**About this task**
Quote the records exactly, starting at the first line and stopping after the line with "Document page, 2001x1125 pixels."; skip the pictures.

**Data in this exercise**
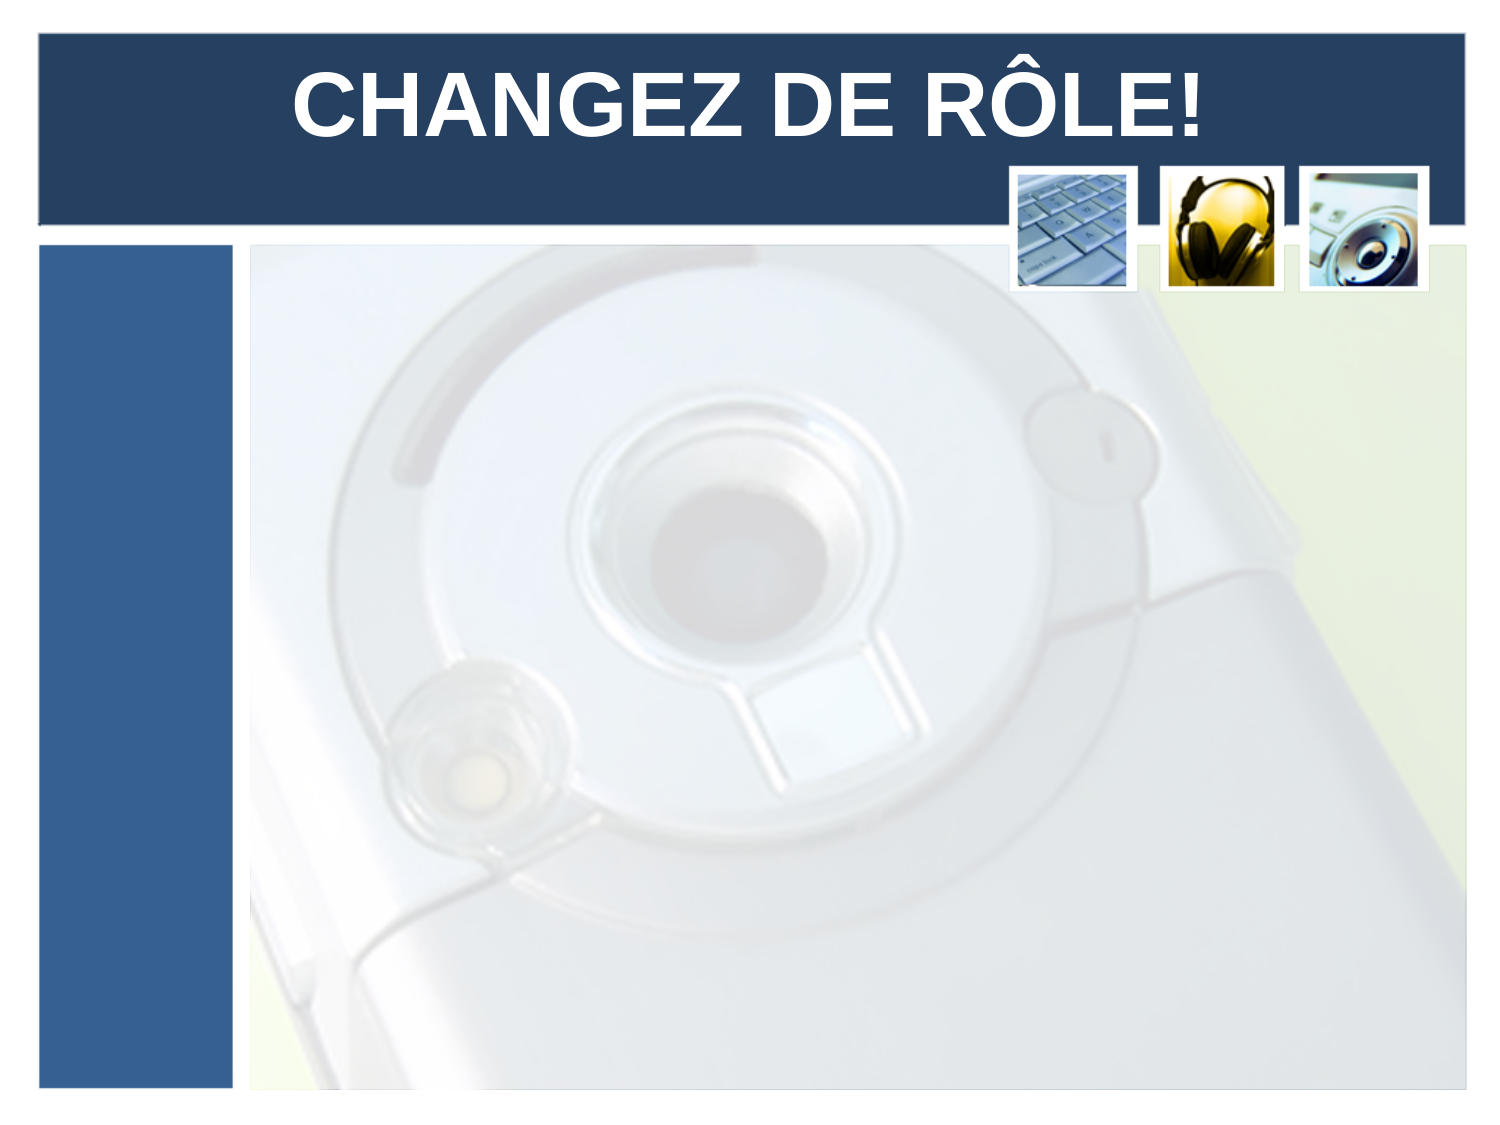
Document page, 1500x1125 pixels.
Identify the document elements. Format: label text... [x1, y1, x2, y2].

title CHANGEZ DE RÔLE! [75, 37, 1425, 163]
picture [0, 0, 1500, 1125]
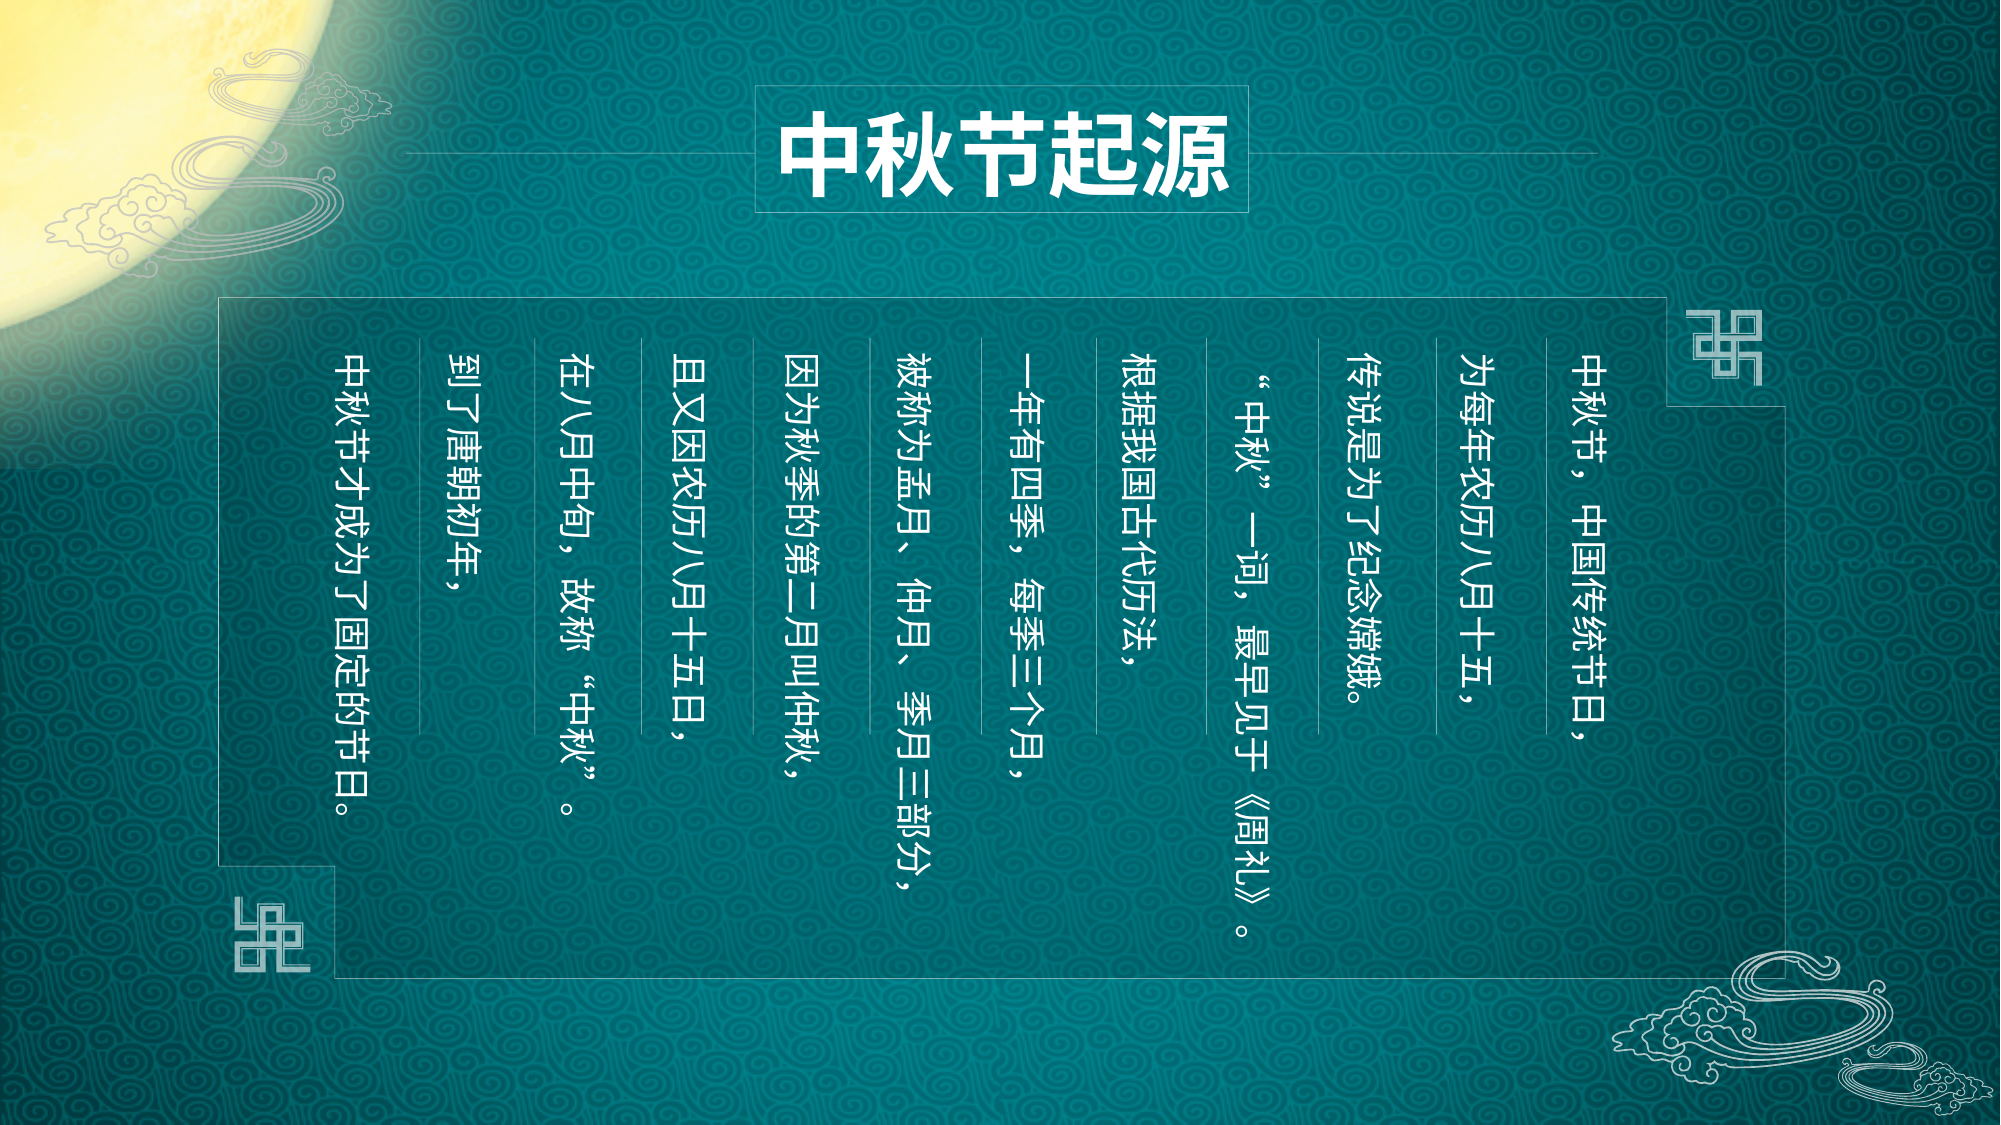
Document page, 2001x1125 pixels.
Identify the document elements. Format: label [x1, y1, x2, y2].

text_box [218, 297, 1786, 979]
text_box [1611, 949, 1994, 1117]
picture [0, 0, 2000, 1125]
text_box [419, 337, 1547, 735]
text_box [405, 85, 1598, 217]
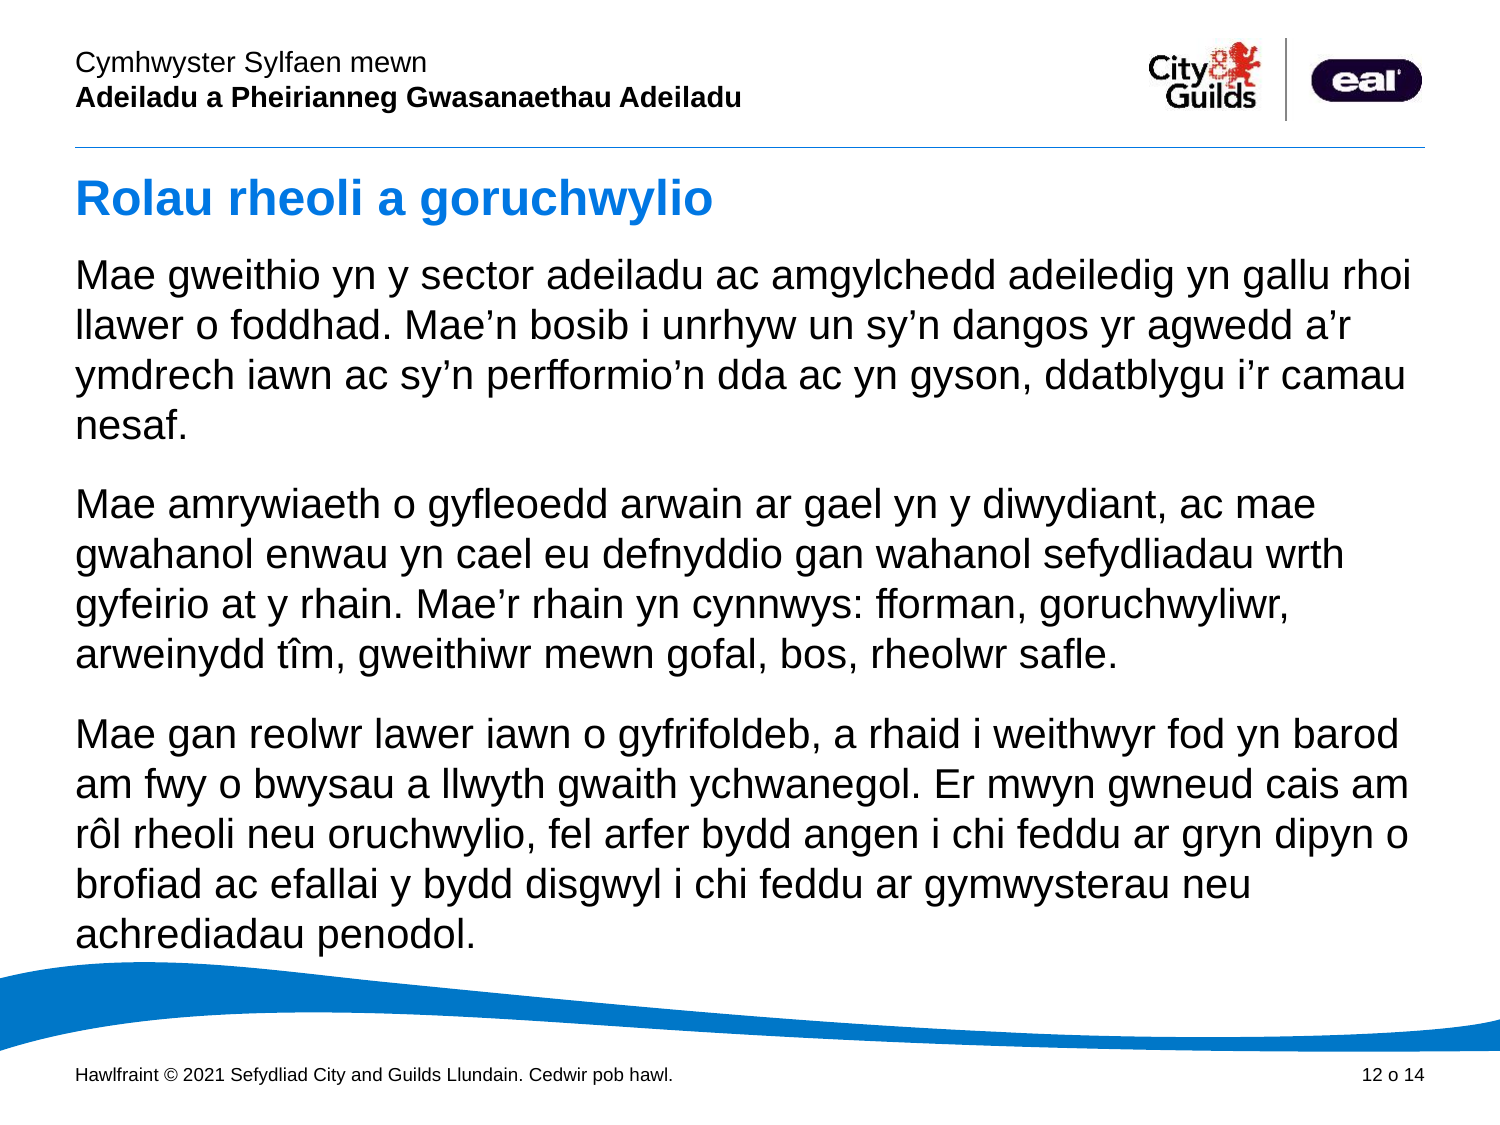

**Solution for this task**
Document page, 1500x1125 pixels.
Identify the document elements. Format: label text... [x1, y1, x2, y2].

title CHANGEZ DE RÔLE! [75, 37, 1425, 163]
picture [0, 0, 1500, 1125]
Document page, 2001x1125 pixels.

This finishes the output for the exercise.